• [Listed entries]:
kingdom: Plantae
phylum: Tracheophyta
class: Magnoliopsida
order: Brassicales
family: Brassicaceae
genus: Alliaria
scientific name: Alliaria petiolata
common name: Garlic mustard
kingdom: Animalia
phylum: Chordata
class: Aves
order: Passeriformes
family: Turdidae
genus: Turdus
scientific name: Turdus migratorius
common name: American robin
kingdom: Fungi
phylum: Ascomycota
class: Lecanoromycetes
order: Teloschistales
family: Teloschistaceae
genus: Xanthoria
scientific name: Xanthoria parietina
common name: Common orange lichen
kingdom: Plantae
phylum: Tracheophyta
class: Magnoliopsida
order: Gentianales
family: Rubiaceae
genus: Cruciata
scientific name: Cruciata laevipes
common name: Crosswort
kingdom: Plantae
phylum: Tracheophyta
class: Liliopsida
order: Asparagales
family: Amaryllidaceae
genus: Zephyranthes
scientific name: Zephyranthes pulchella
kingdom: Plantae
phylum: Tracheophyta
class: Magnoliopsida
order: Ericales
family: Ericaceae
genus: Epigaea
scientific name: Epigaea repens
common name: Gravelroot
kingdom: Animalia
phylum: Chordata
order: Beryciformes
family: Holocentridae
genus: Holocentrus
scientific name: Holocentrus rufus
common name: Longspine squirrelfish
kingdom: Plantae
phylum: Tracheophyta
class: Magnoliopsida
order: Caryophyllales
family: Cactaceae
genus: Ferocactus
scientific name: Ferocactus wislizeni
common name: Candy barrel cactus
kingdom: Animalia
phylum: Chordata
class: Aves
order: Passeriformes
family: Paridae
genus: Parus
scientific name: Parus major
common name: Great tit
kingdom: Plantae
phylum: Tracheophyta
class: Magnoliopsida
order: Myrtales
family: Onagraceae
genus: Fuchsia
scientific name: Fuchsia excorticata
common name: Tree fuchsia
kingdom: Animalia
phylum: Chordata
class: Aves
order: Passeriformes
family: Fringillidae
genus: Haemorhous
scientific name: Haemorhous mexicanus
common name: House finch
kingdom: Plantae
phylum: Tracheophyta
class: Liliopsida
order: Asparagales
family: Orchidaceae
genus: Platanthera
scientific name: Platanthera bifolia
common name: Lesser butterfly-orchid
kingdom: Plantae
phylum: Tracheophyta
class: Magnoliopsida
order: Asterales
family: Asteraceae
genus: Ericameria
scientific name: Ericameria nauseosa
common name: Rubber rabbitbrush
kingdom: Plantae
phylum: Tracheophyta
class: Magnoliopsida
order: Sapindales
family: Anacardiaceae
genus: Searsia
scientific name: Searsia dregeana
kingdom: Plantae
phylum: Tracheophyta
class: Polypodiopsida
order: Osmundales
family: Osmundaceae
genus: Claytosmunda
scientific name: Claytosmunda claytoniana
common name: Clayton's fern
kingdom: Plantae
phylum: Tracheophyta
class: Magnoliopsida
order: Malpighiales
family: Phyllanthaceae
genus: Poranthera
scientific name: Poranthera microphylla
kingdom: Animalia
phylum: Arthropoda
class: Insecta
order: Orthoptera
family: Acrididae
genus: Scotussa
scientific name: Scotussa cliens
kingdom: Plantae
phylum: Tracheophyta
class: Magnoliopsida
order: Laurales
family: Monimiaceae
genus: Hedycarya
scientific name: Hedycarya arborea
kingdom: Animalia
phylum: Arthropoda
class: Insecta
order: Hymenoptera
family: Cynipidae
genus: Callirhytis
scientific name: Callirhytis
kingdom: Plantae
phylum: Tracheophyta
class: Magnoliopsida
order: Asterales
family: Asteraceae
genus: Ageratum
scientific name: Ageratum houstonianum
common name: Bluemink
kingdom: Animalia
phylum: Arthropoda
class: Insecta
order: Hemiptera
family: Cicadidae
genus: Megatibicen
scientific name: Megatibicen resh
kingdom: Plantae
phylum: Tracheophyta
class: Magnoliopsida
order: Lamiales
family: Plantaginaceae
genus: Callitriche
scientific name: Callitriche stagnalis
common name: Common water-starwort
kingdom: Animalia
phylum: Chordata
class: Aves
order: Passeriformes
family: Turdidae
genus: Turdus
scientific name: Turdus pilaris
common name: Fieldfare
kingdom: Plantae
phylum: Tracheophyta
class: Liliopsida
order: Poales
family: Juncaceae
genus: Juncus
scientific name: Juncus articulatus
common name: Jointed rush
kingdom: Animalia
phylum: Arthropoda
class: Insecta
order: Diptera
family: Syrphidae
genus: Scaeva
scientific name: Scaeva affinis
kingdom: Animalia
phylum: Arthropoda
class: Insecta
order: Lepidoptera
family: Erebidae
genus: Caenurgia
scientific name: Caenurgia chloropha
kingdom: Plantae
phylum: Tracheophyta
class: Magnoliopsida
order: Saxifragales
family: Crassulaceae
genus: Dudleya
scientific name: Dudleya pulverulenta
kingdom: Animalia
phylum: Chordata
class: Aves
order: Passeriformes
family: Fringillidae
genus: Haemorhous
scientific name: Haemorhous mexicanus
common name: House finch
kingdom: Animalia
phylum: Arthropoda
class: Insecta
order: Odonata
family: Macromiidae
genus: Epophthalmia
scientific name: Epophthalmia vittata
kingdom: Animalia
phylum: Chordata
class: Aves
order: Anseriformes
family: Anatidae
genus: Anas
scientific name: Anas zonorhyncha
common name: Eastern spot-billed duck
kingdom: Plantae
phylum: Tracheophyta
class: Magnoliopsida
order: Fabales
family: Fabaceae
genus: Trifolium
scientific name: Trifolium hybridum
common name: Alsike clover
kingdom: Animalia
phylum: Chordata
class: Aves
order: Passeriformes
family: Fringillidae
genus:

• [What to work on]:
Convert every line of the material above into a JSON list of strings, with one string per line and blank lines omitted.

• [Task answer]:
[
  "kingdom: Plantae",
  "phylum: Tracheophyta",
  "class: Magnoliopsida",
  "order: Brassicales",
  "family: Brassicaceae",
  "genus: Alliaria",
  "scientific name: Alliaria petiolata",
  "common name: Garlic mustard",
  "kingdom: Animalia",
  "phylum: Chordata",
  "class: Aves",
  "order: Passeriformes",
  "family: Turdidae",
  "genus: Turdus",
  "scientific name: Turdus migratorius",
  "common name: American robin",
  "kingdom: Fungi",
  "phylum: Ascomycota",
  "class: Lecanoromycetes",
  "order: Teloschistales",
  "family: Teloschistaceae",
  "genus: Xanthoria",
  "scientific name: Xanthoria parietina",
  "common name: Common orange lichen",
  "kingdom: Plantae",
  "phylum: Tracheophyta",
  "class: Magnoliopsida",
  "order: Gentianales",
  "family: Rubiaceae",
  "genus: Cruciata",
  "scientific name: Cruciata laevipes",
  "common name: Crosswort",
  "kingdom: Plantae",
  "phylum: Tracheophyta",
  "class: Liliopsida",
  "order: Asparagales",
  "family: Amaryllidaceae",
  "genus: Zephyranthes",
  "scientific name: Zephyranthes pulchella",
  "kingdom: Plantae",
  "phylum: Tracheophyta",
  "class: Magnoliopsida",
  "order: Ericales",
  "family: Ericaceae",
  "genus: Epigaea",
  "scientific name: Epigaea repens",
  "common name: Gravelroot",
  "kingdom: Animalia",
  "phylum: Chordata",
  "order: Beryciformes",
  "family: Holocentridae",
  "genus: Holocentrus",
  "scientific name: Holocentrus rufus",
  "common name: Longspine squirrelfish",
  "kingdom: Plantae",
  "phylum: Tracheophyta",
  "class: Magnoliopsida",
  "order: Caryophyllales",
  "family: Cactaceae",
  "genus: Ferocactus",
  "scientific name: Ferocactus wislizeni",
  "common name: Candy barrel cactus",
  "kingdom: Animalia",
  "phylum: Chordata",
  "class: Aves",
  "order: Passeriformes",
  "family: Paridae",
  "genus: Parus",
  "scientific name: Parus major",
  "common name: Great tit",
  "kingdom: Plantae",
  "phylum: Tracheophyta",
  "class: Magnoliopsida",
  "order: Myrtales",
  "family: Onagraceae",
  "genus: Fuchsia",
  "scientific name: Fuchsia excorticata",
  "common name: Tree fuchsia",
  "kingdom: Animalia",
  "phylum: Chordata",
  "class: Aves",
  "order: Passeriformes",
  "family: Fringillidae",
  "genus: Haemorhous",
  "scientific name: Haemorhous mexicanus",
  "common name: House finch",
  "kingdom: Plantae",
  "phylum: Tracheophyta",
  "class: Liliopsida",
  "order: Asparagales",
  "family: Orchidaceae",
  "genus: Platanthera",
  "scientific name: Platanthera bifolia",
  "common name: Lesser butterfly-orchid",
  "kingdom: Plantae",
  "phylum: Tracheophyta",
  "class: Magnoliopsida",
  "order: Asterales",
  "family: Asteraceae",
  "genus: Ericameria",
  "scientific name: Ericameria nauseosa",
  "common name: Rubber rabbitbrush",
  "kingdom: Plantae",
  "phylum: Tracheophyta",
  "class: Magnoliopsida",
  "order: Sapindales",
  "family: Anacardiaceae",
  "genus: Searsia",
  "scientific name: Searsia dregeana",
  "kingdom: Plantae",
  "phylum: Tracheophyta",
  "class: Polypodiopsida",
  "order: Osmundales",
  "family: Osmundaceae",
  "genus: Claytosmunda",
  "scientific name: Claytosmunda claytoniana",
  "common name: Clayton's fern",
  "kingdom: Plantae",
  "phylum: Tracheophyta",
  "class: Magnoliopsida",
  "order: Malpighiales",
  "family: Phyllanthaceae",
  "genus: Poranthera",
  "scientific name: Poranthera microphylla",
  "kingdom: Animalia",
  "phylum: Arthropoda",
  "class: Insecta",
  "order: Orthoptera",
  "family: Acrididae",
  "genus: Scotussa",
  "scientific name: Scotussa cliens",
  "kingdom: Plantae",
  "phylum: Tracheophyta",
  "class: Magnoliopsida",
  "order: Laurales",
  "family: Monimiaceae",
  "genus: Hedycarya",
  "scientific name: Hedycarya arborea",
  "kingdom: Animalia",
  "phylum: Arthropoda",
  "class: Insecta",
  "order: Hymenoptera",
  "family: Cynipidae",
  "genus: Callirhytis",
  "scientific name: Callirhytis",
  "kingdom: Plantae",
  "phylum: Tracheophyta",
  "class: Magnoliopsida",
  "order: Asterales",
  "family: Asteraceae",
  "genus: Ageratum",
  "scientific name: Ageratum houstonianum",
  "common name: Bluemink",
  "kingdom: Animalia",
  "phylum: Arthropoda",
  "class: Insecta",
  "order: Hemiptera",
  "family: Cicadidae",
  "genus: Megatibicen",
  "scientific name: Megatibicen resh",
  "kingdom: Plantae",
  "phylum: Tracheophyta",
  "class: Magnoliopsida",
  "order: Lamiales",
  "family: Plantaginaceae",
  "genus: Callitriche",
  "scientific name: Callitriche stagnalis",
  "common name: Common water-starwort",
  "kingdom: Animalia",
  "phylum: Chordata",
  "class: Aves",
  "order: Passeriformes",
  "family: Turdidae",
  "genus: Turdus",
  "scientific name: Turdus pilaris",
  "common name: Fieldfare",
  "kingdom: Plantae",
  "phylum: Tracheophyta",
  "class: Liliopsida",
  "order: Poales",
  "family: Juncaceae",
  "genus: Juncus",
  "scientific name: Juncus articulatus",
  "common name: Jointed rush",
  "kingdom: Animalia",
  "phylum: Arthropoda",
  "class: Insecta",
  "order: Diptera",
  "family: Syrphidae",
  "genus: Scaeva",
  "scientific name: Scaeva affinis",
  "kingdom: Animalia",
  "phylum: Arthropoda",
  "class: Insecta",
  "order: Lepidoptera",
  "family: Erebidae",
  "genus: Caenurgia",
  "scientific name: Caenurgia chloropha",
  "kingdom: Plantae",
  "phylum: Tracheophyta",
  "class: Magnoliopsida",
  "order: Saxifragales",
  "family: Crassulaceae",
  "genus: Dudleya",
  "scientific name: Dudleya pulverulenta",
  "kingdom: Animalia",
  "phylum: Chordata",
  "class: Aves",
  "order: Passeriformes",
  "family: Fringillidae",
  "genus: Haemorhous",
  "scientific name: Haemorhous mexicanus",
  "common name: House finch",
  "kingdom: Animalia",
  "phylum: Arthropoda",
  "class: Insecta",
  "order: Odonata",
  "family: Macromiidae",
  "genus: Epophthalmia",
  "scientific name: Epophthalmia vittata",
  "kingdom: Animalia",
  "phylum: Chordata",
  "class: Aves",
  "order: Anseriformes",
  "family: Anatidae",
  "genus: Anas",
  "scientific name: Anas zonorhyncha",
  "common name: Eastern spot-billed duck",
  "kingdom: Plantae",
  "phylum: Tracheophyta",
  "class: Magnoliopsida",
  "order: Fabales",
  "family: Fabaceae",
  "genus: Trifolium",
  "scientific name: Trifolium hybridum",
  "common name: Alsike clover",
  "kingdom: Animalia",
  "phylum: Chordata",
  "class: Aves",
  "order: Passeriformes",
  "family: Fringillidae",
  "genus:"
]